The article tells a sad tale of intoxication due to an unexpectedly strong drink.


"A PARTY ESCAPADE: FINES OF £40
After celebrating a birthday party with Russian stout, Joseph Dennis Whorten of St. James', New Cross, London. took a car that he found in Queen-st. and crashed it into a wall outside Supt. Cotts house In Herne-rd. He was charged at the Magistrates' Court last Wednesday of driving away a motor vehicle without a licence; using an uninsured motor vehicle; and driving while under the influence of drink. The charge of theft was withdrawn on defendant pleading guilty to the remaining charges. Supt. Cott said that when Wharton got out of the car he was staggering and had cuts on the forehead. He was given first aid. He was examined by Dr. Rosenberg at the Police station and found to be under the influence of drink. Wharton admitted that this was so. The Supt. added that Wharton was a man of good character with a good war record In the R.N.V.R. Mr. R. J. Dromgoole, for Wharton, said that since his discharge from the Royal Navy he had applied to the Merchant Navy pool and had been posted to the Dutch Admiralty. Except for an occasional light beer, Wharton had practically given op intoxicating liquor, but on this Saturday at a birthday party he had had Russian stout, a particularly potent form of beer. He bad been asked to leave and saw the car open when he left the premises. He was fined in all £40 and ordered to pay £1 1s. costs. and was disqualified from driving for twelve months."
West Sussex Gazette - Thursday 21 April 1949, page 8.I was surprised by a couple of things. The first that sprang to mind was this: was Russian Stout really that strong in 1949? During the war its gravity had been greatly reduced, as you can see in the table below. I don't have any details for 1949, but by 1950 it was back up to full strength.

So it is possible that Mr. Whartom was drinking an exceptionally strong beer. And, at a time when almost no beer was stronger than 4% ABV, something over 10% ABV really was unusually strong.

On the other hand, Wharton had been in the Royal Navy. An organisation whose members aren't exactly renowned for temperance. And when he served sailors still received a daily ration of overproof rum.

Considering he nicked a car whilst pissed, didn't have a driving licence and crashed into a poliecman's house, I think Wharton got off pretty lightly.



Barclay Perkins Russian Stout 1941 - 1950


Year
Beer
OG
FG
ABV
App.

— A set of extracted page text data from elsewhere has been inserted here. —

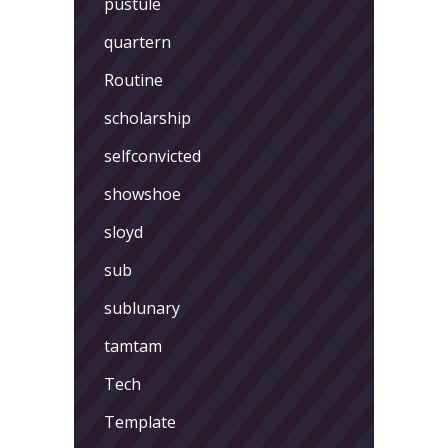
pustule
quartern
Routine
scholarship
selfconvicted
showshoe
sloyd
sub
sublunary
tamtam
Tech
Template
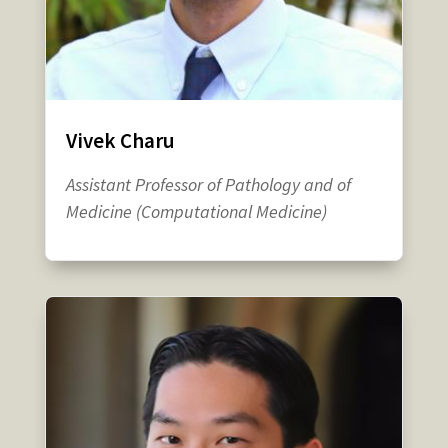
Vivek Charu
Assistant Professor of Pathology and of
Medicine (Computational Medicine)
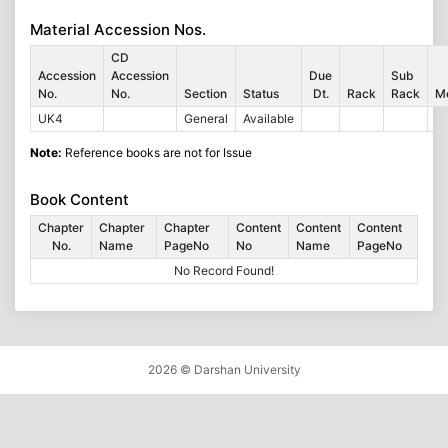
Material Accession Nos.
CD
Accession
Accession
Due
Sub
No.
No.
Section
Status
Dt.
Rack
Rack
M
UK4
General
Available
Note:
Reference books are not for Issue
Book Content
Chapter
Chapter
Chapter
Content
Content
Content
No.
Name
PageNo
No
Name
PageNo
No Record Found!
2026 ©
Darshan University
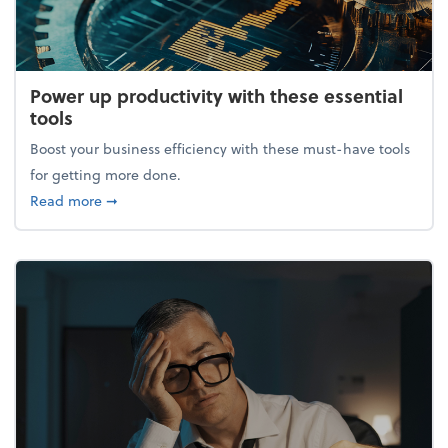
Power up productivity with these essential
tools
Boost your business efficiency with these must-have tools
for getting more done.
about Power up productivity with these essential to
Read more
➞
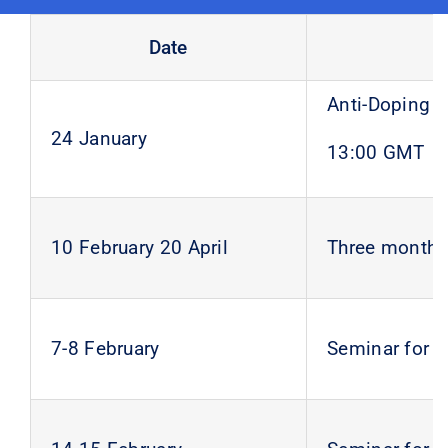
Date
Anti-Doping S
24 January
13:00 GMT
10 February 20 April
Three months 
7-8 February
Seminar for 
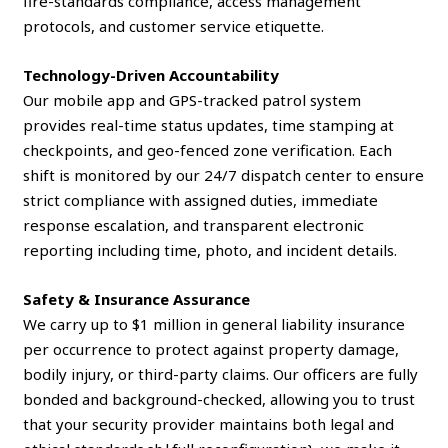
fire-standards compliance, access management
protocols, and customer service etiquette.
Technology-Driven Accountability
Our mobile app and GPS-tracked patrol system
provides real-time status updates, time stamping at
checkpoints, and geo-fenced zone verification. Each
shift is monitored by our 24/7 dispatch center to ensure
strict compliance with assigned duties, immediate
response escalation, and transparent electronic
reporting including time, photo, and incident details.
Safety & Insurance Assurance
We carry up to $1 million in general liability insurance
per occurrence to protect against property damage,
bodily injury, or third-party claims. Our officers are fully
bonded and background-checked, allowing you to trust
that your security provider maintains both legal and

Atten-uation


1941
IBS
1055.6
1022.0
4.45
60.45%


1946
IBS (Scot.)
1043.7
1019.0
3.27
56.52%


1947
IBS (Scot.)
1043.5
1021.0
2.98
51.72%


1950
Russian Imperial Stout
1100.1
1021.1
10.41
78.92%


Sources:


Barclay Perkins brewing records held at the London Metropolitan Archives, document numbers ACC/2305/01/624 and ACC/2305/01/627.


Whitbread Gravity book held at the London Metropolitan Archives, document number LMA/4453/D/02/002.